L’île de Java aujourd’hui domine également la vie économique de l’Indonésie et concentre l’activité industrielle du pays et la majorité des investissements étrangers. Elle couvre une superficie de 132.000km² (soit environ un quart de la France), mais ses 130 millions d’habitants représentent le double de la population française et concentre 60% de la population indonésienne. L’île compte trois principaux groupes ethniques qui se distingue par la langue : Les Javanais du centre et de l’est, Les Sundanais de l’ouest et Les Madurais de l’île de Madura, au large de la côte nord-est. La population de Java Est parle le javanais et partage de nombreuses traditions avec celle du centre.

Borobudur : Un de sept merveilles du monde qui se trouve à Java Centre et à quelque kilomètres de la ville de Jogjakarta. C’est le plus grand temple bouddhiste du monde, construit vers le neuvième siècle en forme de gigantesque stûpa symétrique, se dresse sur son socle de 118m sur 118m, épousant les contours de la colline. Le stûpa dans son ensemble fut conçu comme une représentation de l’univers selon la cosmologie bouddhiste : L’individu part du monde matériel (sphère inférieure), poursuit l’ascension en spirale (sphère du milieu) jusqu’au Nirvana, le néant éternel (Stûpa central).

Les temples de Prambanan qui constituent les plus beaux fleurons de la culture hindouiste de Java…

Palais du Sultan de Jogjakarta : Le territoire spécial ou indépendant de la république donné par la deuxième président indonésien « Suharto », le quartier du palais est un district autonome dépendant directement de Jakarta « la capitale » et non du gouvernement de Java Centre.

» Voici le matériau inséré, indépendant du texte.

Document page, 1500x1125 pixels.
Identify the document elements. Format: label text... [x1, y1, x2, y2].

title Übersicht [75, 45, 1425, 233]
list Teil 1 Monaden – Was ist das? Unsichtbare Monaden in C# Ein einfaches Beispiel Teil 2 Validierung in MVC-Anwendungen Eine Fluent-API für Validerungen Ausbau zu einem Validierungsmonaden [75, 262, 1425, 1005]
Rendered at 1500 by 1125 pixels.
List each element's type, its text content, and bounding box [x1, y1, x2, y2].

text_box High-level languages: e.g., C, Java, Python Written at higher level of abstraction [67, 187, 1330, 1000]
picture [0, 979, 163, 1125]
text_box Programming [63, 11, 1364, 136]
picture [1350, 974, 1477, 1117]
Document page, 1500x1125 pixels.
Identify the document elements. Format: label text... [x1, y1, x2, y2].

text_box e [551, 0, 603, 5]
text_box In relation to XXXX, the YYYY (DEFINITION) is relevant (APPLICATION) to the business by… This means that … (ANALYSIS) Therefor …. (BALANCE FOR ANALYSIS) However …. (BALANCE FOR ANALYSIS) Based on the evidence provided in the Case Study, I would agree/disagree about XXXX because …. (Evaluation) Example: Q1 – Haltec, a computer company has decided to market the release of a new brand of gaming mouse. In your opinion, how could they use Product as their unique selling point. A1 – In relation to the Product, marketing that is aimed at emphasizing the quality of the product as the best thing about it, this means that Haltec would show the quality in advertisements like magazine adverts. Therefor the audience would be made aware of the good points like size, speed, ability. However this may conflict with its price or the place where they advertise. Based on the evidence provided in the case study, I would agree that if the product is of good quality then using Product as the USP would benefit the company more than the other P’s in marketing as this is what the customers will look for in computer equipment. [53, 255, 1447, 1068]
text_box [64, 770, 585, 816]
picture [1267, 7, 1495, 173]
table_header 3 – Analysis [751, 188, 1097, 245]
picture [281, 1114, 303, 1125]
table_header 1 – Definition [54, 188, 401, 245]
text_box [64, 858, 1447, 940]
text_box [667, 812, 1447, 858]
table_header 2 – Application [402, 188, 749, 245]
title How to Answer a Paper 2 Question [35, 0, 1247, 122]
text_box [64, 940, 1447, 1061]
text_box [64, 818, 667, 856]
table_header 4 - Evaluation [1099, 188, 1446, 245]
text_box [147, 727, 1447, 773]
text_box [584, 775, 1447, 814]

L’ancien palais et son enceinte forment le centre du quartier pittoresque du Vieux Jogjakarta, où se trouve aussi le Taman Sari « Château d’eau », l’ancien palais de détente et de méditation de Sultan, et le Pasar Ngasem  » le marché aux oiseux », ainsi que de multiples galeries de Batik « Tissu traditionnel » fait à la main / écrit (Batik Tulis) ou Batik Cap, exécuté avec un tampon en métal.

Candi Sukuh, l’un des temples javanais les plus mystérieux et les plus étonnants qui se dresse à 900m d’altitude sur les pentes de Gunung Lawu. le Candi Ceto, plus haut, sur les pentes du Mt. Lawu. Le candi Ceto date de la même époque que le Candi Sukuh. Mêlant des éléments du Shivaïsme et d’un culte de la fertilité, ce sanctuaire est construit sur des terrasses à flanc de colline.

Mt. Bromo : Le volcan en activité (2392m d’altitude), l’un des sites les plus impressionnants de l’Indonésie qui domine le centre massif du Tengger et offre un spectaculaire relief volcanique, notamment au lever de soleil, moment le plus propice pour découvrir le cratère Bromo ainsi que le plateau d’Ijen, qui fait parti une réserve s’étendant à l’ouest de Java, était jadis un gigantesque cratère en activité de 134m² de superficie. Aujourd’hui le plateau fait nourrir les villageois alentour qui viennent pour ramasser les soufres et aussi attire les visiteurs pour effectuer la spectaculaire ascension de cratère qui offre un magnifique lac sulfureux decouleur turquoise.